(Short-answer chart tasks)
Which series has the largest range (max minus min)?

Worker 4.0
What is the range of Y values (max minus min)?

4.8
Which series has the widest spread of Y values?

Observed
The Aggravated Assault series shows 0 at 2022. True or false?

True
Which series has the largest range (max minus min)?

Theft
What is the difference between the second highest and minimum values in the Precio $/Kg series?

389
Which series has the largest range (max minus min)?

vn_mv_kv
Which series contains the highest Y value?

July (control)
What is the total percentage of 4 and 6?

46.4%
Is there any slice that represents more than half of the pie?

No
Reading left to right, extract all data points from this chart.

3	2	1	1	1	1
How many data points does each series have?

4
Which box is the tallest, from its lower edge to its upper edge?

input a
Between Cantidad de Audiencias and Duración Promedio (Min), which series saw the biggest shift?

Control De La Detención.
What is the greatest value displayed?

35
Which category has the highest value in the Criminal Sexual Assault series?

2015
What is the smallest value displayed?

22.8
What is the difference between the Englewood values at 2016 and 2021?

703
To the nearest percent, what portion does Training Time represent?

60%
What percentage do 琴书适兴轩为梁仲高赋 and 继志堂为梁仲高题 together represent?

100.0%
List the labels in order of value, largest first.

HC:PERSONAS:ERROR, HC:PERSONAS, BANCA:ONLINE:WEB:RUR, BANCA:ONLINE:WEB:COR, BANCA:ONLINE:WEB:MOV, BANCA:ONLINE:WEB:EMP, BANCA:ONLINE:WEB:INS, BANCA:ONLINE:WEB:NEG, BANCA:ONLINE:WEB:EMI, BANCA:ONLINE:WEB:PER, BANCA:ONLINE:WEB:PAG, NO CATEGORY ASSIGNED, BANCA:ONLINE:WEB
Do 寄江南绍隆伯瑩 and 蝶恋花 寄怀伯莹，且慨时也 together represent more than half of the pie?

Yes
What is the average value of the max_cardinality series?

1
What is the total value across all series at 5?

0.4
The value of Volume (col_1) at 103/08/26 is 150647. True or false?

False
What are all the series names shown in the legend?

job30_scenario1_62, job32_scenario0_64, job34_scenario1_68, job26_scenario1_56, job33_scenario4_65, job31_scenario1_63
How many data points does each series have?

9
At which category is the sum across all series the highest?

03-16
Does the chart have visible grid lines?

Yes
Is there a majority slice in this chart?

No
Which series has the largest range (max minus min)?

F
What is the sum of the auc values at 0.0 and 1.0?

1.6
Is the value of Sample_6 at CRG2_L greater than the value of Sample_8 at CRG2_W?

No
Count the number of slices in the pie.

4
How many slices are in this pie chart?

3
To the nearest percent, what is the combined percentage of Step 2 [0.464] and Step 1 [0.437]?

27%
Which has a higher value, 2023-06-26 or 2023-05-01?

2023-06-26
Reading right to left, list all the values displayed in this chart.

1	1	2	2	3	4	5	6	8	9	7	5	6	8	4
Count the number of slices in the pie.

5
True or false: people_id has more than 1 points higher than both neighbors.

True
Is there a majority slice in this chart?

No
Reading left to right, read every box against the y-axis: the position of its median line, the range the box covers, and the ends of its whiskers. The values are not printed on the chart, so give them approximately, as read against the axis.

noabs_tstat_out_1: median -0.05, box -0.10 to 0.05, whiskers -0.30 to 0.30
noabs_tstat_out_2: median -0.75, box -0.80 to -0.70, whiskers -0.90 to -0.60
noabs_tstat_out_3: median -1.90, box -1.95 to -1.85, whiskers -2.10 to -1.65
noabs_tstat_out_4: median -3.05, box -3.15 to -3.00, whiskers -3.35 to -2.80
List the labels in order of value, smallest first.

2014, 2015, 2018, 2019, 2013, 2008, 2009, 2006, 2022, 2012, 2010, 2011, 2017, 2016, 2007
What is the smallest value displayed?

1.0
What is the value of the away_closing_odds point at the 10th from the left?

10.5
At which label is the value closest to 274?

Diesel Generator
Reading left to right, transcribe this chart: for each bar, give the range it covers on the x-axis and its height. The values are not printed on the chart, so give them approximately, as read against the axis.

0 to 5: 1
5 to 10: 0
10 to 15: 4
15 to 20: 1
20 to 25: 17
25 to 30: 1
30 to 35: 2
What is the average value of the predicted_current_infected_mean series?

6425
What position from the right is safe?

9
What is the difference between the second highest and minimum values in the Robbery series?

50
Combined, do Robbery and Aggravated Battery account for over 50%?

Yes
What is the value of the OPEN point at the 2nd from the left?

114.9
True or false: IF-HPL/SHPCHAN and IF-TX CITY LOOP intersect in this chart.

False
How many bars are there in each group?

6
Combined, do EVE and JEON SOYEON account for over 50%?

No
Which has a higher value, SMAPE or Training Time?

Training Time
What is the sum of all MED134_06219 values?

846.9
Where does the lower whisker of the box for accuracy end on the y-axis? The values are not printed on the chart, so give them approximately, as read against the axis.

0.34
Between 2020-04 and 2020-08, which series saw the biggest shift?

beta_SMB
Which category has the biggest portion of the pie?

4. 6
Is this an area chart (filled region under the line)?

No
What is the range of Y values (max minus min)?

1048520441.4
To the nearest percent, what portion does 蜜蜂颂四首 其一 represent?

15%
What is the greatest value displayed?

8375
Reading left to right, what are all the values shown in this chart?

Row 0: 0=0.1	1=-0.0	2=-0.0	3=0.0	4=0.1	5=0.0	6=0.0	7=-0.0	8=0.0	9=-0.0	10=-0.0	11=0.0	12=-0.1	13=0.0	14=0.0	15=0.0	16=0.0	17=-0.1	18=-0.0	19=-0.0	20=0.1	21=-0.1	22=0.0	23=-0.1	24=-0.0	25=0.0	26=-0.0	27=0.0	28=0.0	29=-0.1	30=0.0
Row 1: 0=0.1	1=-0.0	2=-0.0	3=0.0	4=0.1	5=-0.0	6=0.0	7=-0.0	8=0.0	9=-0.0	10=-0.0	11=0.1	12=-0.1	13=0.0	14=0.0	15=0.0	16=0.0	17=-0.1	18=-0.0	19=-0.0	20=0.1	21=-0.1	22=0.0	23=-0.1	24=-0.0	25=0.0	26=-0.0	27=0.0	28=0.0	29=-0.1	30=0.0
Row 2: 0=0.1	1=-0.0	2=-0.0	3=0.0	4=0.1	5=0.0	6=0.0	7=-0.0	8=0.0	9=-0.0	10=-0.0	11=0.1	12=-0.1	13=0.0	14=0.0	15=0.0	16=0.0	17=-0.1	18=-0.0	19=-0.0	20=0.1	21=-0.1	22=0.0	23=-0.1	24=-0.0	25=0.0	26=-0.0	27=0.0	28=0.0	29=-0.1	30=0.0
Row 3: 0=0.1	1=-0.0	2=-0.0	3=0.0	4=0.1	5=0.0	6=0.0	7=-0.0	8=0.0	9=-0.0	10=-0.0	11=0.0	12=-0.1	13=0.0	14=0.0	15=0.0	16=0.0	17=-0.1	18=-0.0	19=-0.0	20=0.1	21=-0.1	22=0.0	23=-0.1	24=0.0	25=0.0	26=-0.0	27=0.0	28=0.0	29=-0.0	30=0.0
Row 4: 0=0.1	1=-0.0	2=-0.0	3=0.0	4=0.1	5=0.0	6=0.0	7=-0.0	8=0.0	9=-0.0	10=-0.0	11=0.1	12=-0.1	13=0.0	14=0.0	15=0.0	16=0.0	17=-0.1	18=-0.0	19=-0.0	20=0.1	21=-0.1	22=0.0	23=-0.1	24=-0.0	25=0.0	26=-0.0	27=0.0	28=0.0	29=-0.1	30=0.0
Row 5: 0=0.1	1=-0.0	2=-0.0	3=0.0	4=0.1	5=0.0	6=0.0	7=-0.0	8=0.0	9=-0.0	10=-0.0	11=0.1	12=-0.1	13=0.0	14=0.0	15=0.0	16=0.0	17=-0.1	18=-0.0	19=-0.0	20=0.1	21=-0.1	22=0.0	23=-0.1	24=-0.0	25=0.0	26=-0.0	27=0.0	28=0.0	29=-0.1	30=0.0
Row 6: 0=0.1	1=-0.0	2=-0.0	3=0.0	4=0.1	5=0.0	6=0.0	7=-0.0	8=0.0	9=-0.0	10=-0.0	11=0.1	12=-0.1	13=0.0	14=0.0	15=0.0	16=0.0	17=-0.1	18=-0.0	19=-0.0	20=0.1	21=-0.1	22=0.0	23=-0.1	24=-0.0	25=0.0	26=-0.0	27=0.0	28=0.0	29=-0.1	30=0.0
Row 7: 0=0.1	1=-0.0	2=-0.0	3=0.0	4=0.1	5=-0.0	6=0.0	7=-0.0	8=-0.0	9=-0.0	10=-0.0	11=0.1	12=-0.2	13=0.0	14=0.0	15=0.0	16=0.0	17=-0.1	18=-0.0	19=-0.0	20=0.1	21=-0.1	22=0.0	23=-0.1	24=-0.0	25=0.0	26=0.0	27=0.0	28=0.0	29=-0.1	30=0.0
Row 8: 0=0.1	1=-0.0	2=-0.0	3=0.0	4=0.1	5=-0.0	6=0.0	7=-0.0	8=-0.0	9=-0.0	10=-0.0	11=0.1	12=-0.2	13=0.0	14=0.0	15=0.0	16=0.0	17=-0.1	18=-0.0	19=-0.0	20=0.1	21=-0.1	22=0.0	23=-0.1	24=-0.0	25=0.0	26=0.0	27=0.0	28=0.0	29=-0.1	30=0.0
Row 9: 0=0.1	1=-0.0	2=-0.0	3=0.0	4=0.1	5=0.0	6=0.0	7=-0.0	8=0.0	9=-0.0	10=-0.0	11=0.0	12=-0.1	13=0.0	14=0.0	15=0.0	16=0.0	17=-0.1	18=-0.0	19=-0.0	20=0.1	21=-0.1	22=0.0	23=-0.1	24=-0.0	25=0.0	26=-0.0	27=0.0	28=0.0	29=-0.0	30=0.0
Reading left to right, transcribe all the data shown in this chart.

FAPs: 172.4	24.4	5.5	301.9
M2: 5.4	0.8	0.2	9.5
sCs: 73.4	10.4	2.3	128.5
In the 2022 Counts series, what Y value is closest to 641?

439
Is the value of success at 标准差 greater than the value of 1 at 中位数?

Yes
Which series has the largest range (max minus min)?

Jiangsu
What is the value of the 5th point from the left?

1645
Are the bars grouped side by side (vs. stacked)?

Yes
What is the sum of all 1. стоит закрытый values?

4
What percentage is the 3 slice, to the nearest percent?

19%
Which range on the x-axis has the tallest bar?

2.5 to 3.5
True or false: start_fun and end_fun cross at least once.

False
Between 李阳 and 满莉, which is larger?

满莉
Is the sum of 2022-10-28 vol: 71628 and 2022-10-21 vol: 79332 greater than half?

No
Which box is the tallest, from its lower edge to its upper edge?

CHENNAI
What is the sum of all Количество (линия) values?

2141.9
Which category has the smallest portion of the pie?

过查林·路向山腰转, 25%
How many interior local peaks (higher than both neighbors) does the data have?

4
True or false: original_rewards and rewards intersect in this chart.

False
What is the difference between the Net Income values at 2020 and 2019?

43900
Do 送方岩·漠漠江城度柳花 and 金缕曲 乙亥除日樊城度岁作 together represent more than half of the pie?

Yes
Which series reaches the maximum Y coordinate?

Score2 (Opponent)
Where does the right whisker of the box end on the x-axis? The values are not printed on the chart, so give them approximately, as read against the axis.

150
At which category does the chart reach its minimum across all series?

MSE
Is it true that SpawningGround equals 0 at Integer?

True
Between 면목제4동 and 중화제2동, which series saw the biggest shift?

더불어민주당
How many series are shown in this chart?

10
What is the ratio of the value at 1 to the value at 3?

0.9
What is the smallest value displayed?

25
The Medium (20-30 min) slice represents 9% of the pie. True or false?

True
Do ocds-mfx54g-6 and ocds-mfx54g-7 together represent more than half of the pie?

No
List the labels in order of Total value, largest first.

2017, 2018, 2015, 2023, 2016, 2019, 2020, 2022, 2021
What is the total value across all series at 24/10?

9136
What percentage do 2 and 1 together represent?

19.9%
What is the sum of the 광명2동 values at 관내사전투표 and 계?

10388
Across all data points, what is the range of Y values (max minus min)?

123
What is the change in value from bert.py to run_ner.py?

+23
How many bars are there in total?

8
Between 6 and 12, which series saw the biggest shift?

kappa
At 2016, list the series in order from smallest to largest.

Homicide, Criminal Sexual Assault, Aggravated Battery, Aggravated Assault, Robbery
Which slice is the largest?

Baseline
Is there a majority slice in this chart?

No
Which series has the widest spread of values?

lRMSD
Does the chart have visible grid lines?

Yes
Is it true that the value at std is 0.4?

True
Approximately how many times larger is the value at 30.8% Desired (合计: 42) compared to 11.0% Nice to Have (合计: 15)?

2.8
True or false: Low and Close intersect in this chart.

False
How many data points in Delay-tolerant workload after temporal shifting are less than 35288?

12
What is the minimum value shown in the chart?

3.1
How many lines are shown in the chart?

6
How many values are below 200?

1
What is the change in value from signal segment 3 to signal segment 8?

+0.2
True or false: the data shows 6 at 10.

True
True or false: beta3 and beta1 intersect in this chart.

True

THE TASK. Copy word for word everything in the material from the line that contains "过查林·路向山腰转, 25%" down to the line that contains "Where does the right", including both of those lines.

RESULT BELOW.
过查林·路向山腰转, 25%
How many interior local peaks (higher than both neighbors) does the data have?

4
True or false: original_rewards and rewards intersect in this chart.

False
What is the difference between the Net Income values at 2020 and 2019?

43900
Do 送方岩·漠漠江城度柳花 and 金缕曲 乙亥除日樊城度岁作 together represent more than half of the pie?

Yes
Which series reaches the maximum Y coordinate?

Score2 (Opponent)
Where does the right whisker of the box end on the x-axis? The values are not printed on the chart, so give them approximately, as read against the axis.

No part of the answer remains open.